Her first impulse was to mock him: poor child, baby-sat by television. But then she realized that she was deprived of any news about Kevin. “That’s not good” she said more agreeable than she had intended. “It makes me nervous too.”

”Not that there’d be a thing about me” he added defensively. “But I mind feeling cut off. That’s an occupational hazard anyhow, feeling out of it.” He got up to feed the stove. “We need more wood. It’s been keeping itself chilly”“

“You can say that again.”

“Oh, you were cold last night.” He grinned.

“Where do we get the wood?”

“In the woods. It grows there.” He was enjoying himself now, playing man of nature. “I’ll take care of it. I’ll get to work chopping”

“Look, I know how to use an ax. If you don’t, you can leave it to me,” she said firmly. Don’t tell me even this one is going to try to play macho! “I lived on a farm where we had nothing to keep us from freezing to death but three wood stoves.”

“Then we’ll both chop,” he said very gently, reproving her for her vehemence. “The tools are in the shed. That was Hardscrabble Hill, wasn’t it?”

She stared at him with the fear back.

“Look, I used to live not far from there. I worked on their cars. Couple of winters ago I stayed there for a while. Tequila and Marti talked about you”

Enough branches in the woods had broken, enough trees had toppled in the storms of the summer and the winter and probably the winter before and the winter before that, so that they could chop downed timber. They worked for two hours and then hauled the wood back. How long had it been since she’d done that much labor? He was a good worker, and in the woods she liked him better, although she guessed he was no more bred to such labor than she was. Probably he’d picked it up the way she had, holing up some winter on an isolated farm … “Do you know Kevin?” she asked suddenly.

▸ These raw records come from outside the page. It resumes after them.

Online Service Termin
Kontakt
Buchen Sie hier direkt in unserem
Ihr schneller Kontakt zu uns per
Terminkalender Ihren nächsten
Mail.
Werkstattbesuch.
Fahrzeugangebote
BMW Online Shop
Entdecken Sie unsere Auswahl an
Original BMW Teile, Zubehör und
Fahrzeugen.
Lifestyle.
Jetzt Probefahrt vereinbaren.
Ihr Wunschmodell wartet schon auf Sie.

His face closed a little. “I know him … Not well. Your old man, wasn’t he?”

“Not in a long, long time. He got busted, you know?”

“No! When?”

Of course. He’d been here since Friday night. “I heard it Saturday”

“You must be real upset?” He looked over his shoulder at her as he carried his pile of logs.

The small of her back hurt dully and then sharply. She could feel another pulled muscle in her left shoulder. She could hardly walk upright. For too long she had not used her muscles, not since she had dug the garden in Los Angeles. He was still waiting for an answer, the logs on the pile and his arms hanging loose at his sides.